WORK TO COMPLETE -> Search the records for "more". Report every line where it occurs.

*****

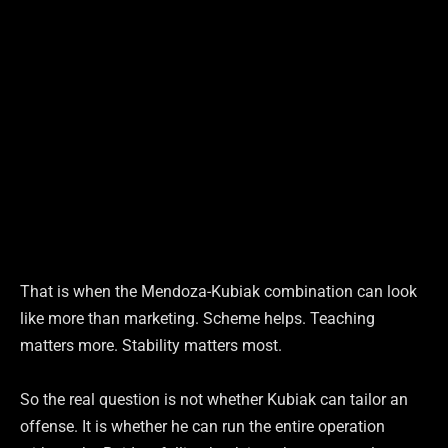
That is when the Mendoza-Kubiak combination can look
like more than marketing. Scheme helps. Teaching
matters more. Stability matters most.
So the real question is not whether Kubiak can tailor an
offense. It is whether he can run the entire operation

*****

ANSWER TO THIS PROBLEM ->
like more than marketing. Scheme helps. Teaching
matters more. Stability matters most.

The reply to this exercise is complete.